Whose the little bitch now? Are you feeling me?

As an internal job candidate, you have the home court advantage. You don’t just have the home court advantage; you have a full stadium of 100 to 1,000 fans at your beck and call. In some cases, the company may be 10,000 employees strong and with the advent of LinkedIn, company intranet pages, and in some cases access to photo profiles of employees.  There is no excuse that your first meeting with the hiring manager should be the actual interview. I know I am shameless. Not leveraging the home court advantage is shameful. 

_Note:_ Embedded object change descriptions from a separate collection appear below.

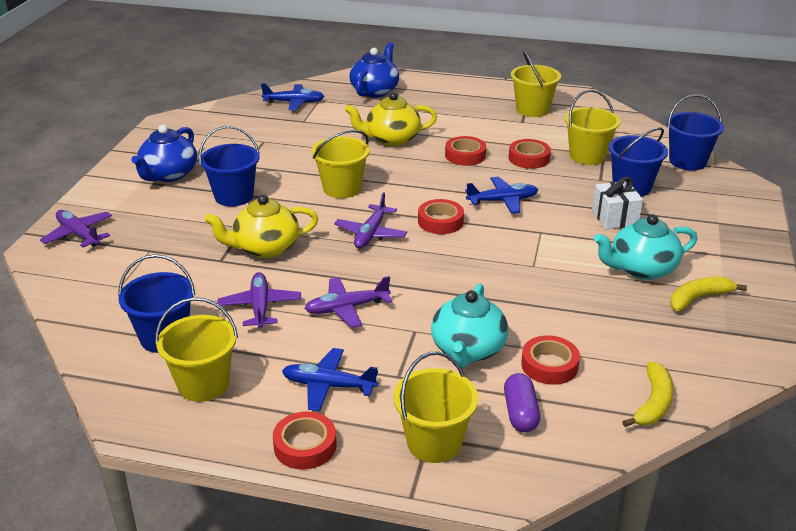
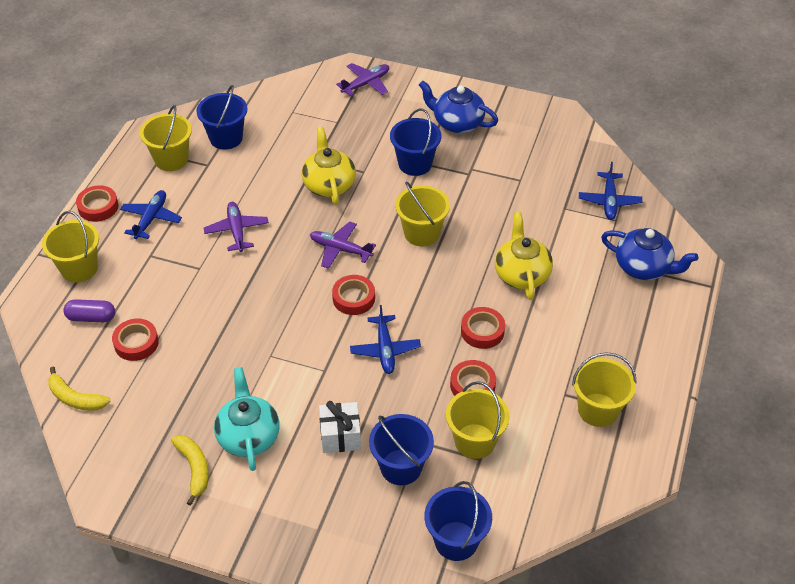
camera: 95 degrees right, 15 degrees up
purple plane [217,272,302,329] -> none
turquoise teapot [431,284,508,368] -> none

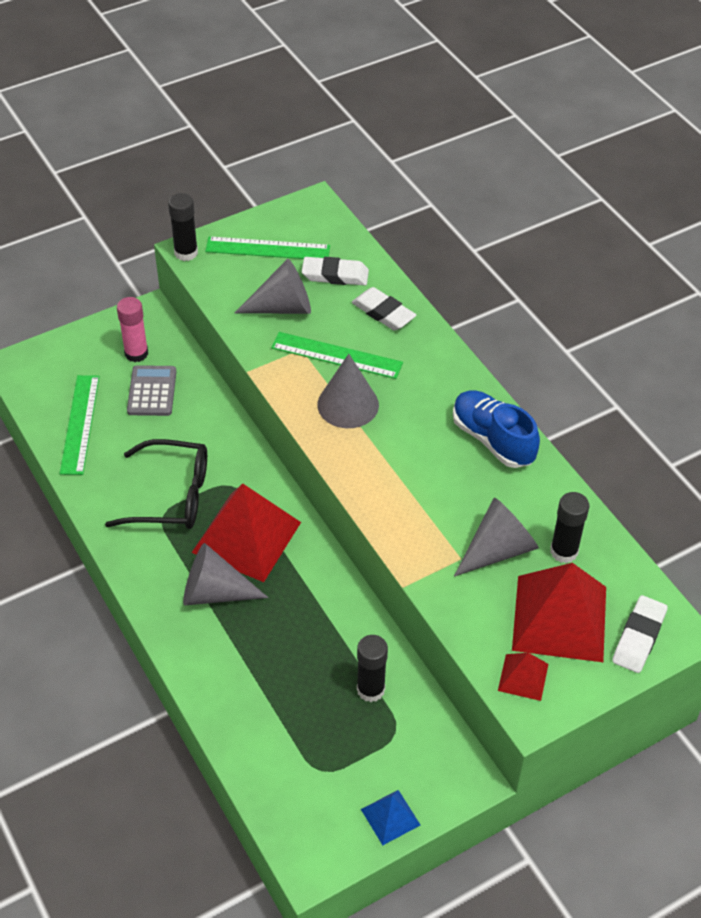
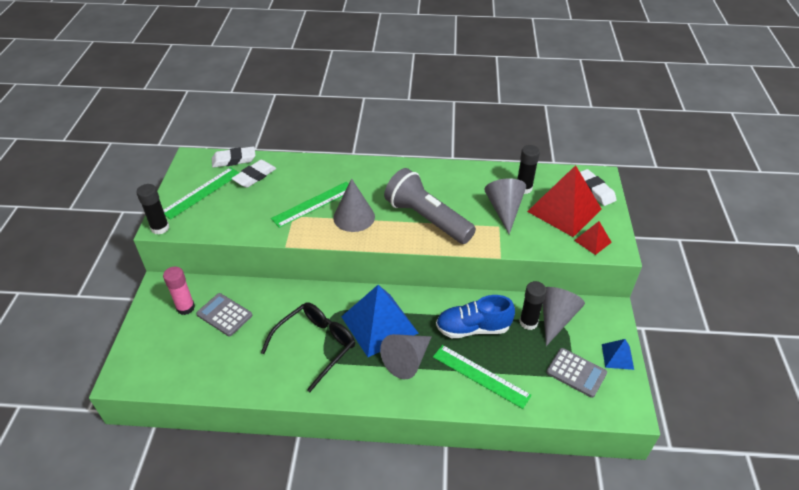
camera: 55 degrees left, 5 degrees down
green ruler [59,375,100,475] -> green ruler moved to [433,345,532,409]
red pyramid [191,483,301,582] -> blue pyramid [341,285,418,357]
grey cone [235,259,311,314] -> grey cone moved to [543,287,585,346]
white eraser [352,287,416,331] -> white eraser moved to [212,146,255,168]
blue shoe [453,390,540,468] -> blue shoe moved to [436,295,515,338]
none -> grey flashlight [384,168,476,244]
none -> grey calculator [546,348,607,398]

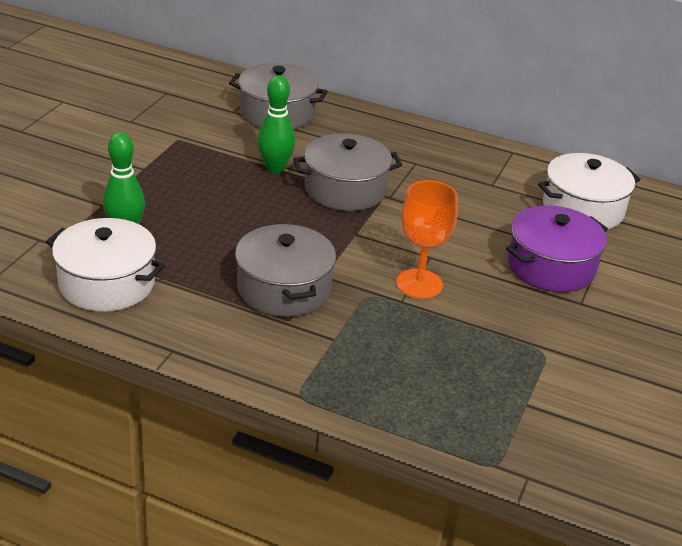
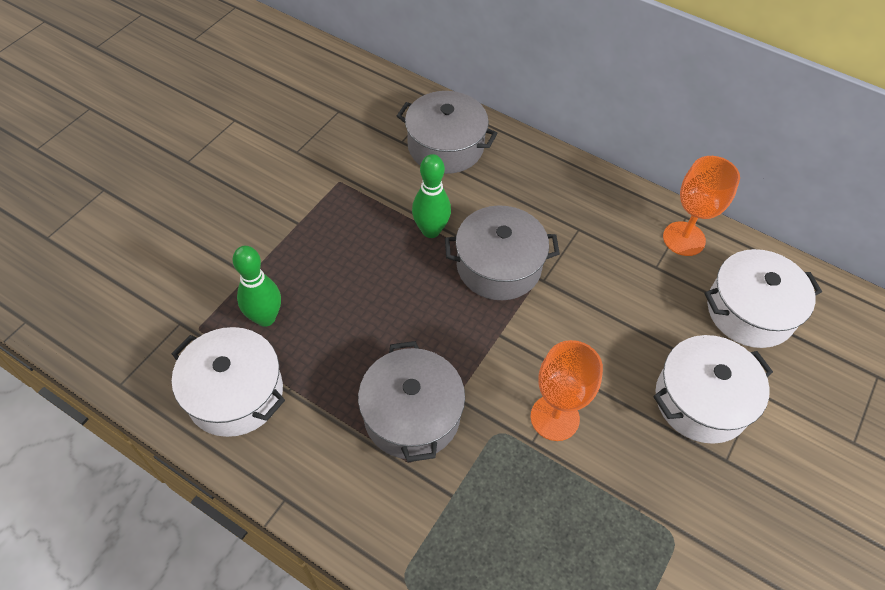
camera: 10 degrees right, 20 degrees up
purple pot [506,206,608,292] -> white pot [653,335,773,444]
none -> orange goblet [663,156,740,256]

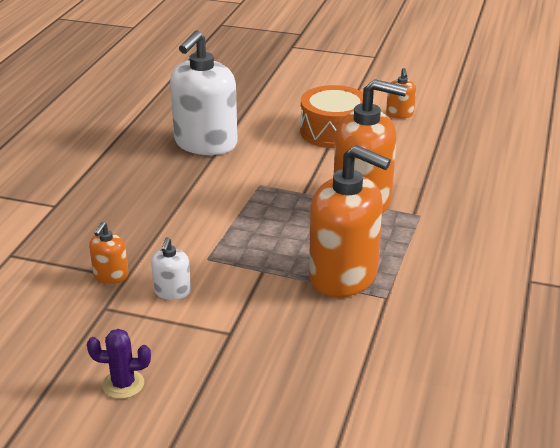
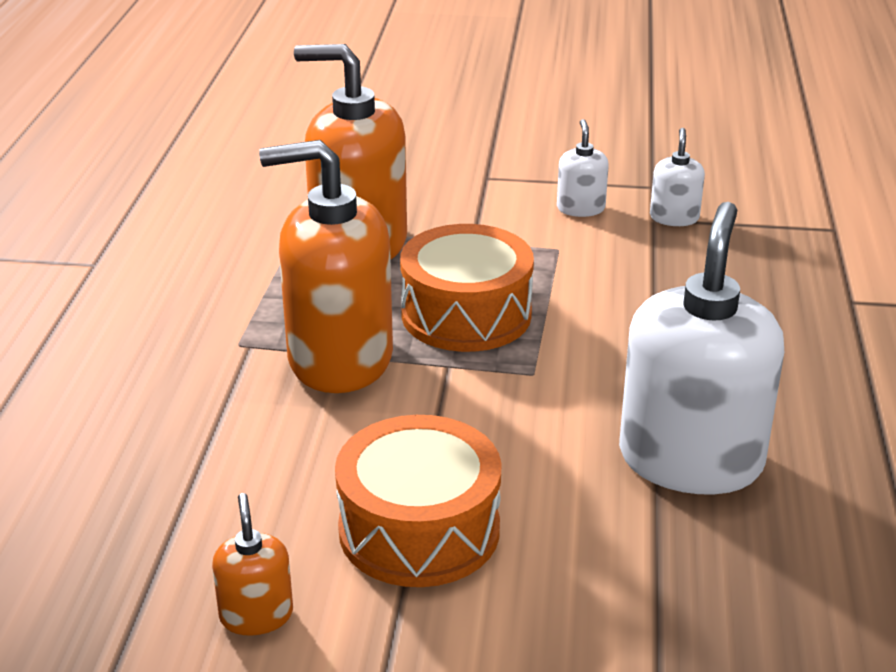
camera: 170 degrees right, 0 degrees up
purple cactus [87,329,151,399] -> none
orange soap dispenser [89,222,128,284] -> white soap dispenser [650,128,705,226]
none -> orange drum [400,224,534,352]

A few pointers to the internal transfer:

  • Give the right reasons for requesting a transfer. Appropriate answers do not include “I don’t like my manager” or “I don’t like Johnny co-worker”. Showing genuine interest in what the new department is trying to do is paramount. For more information on this topic; type “passion in the workplace” in the search box to the left.
  • Show that the new position is a career path that will not only help you the candidate but more importantly how you will add value to the hiring manager and the department. As a candidate, you need to prove you will add value.  This isn’t about you. 
  • Expect to wait for an opening. Just because you are ready for a transfer right NOW, doesn’t mean the hiring department is ready for you. Be prepared to wait for the opportunity and this could take months. 

Internal transfers should be the easiest way to land a new job.  Too many internal job candidates treat these interviews as if they are owed, and not earned.  If you don’t believe me, think of how much an external candidate would love to be an internal job candidate so they could leverage all that domain knowledge. 

See you at the after party,

HRNasty 

nasty: an unreal maneuver of incredible technique, something that is ridiculously good, tricky and manipulative but with a result that can’t help but be admired, a phrase used to describe someone who is good at something. “He has a nasty forkball”.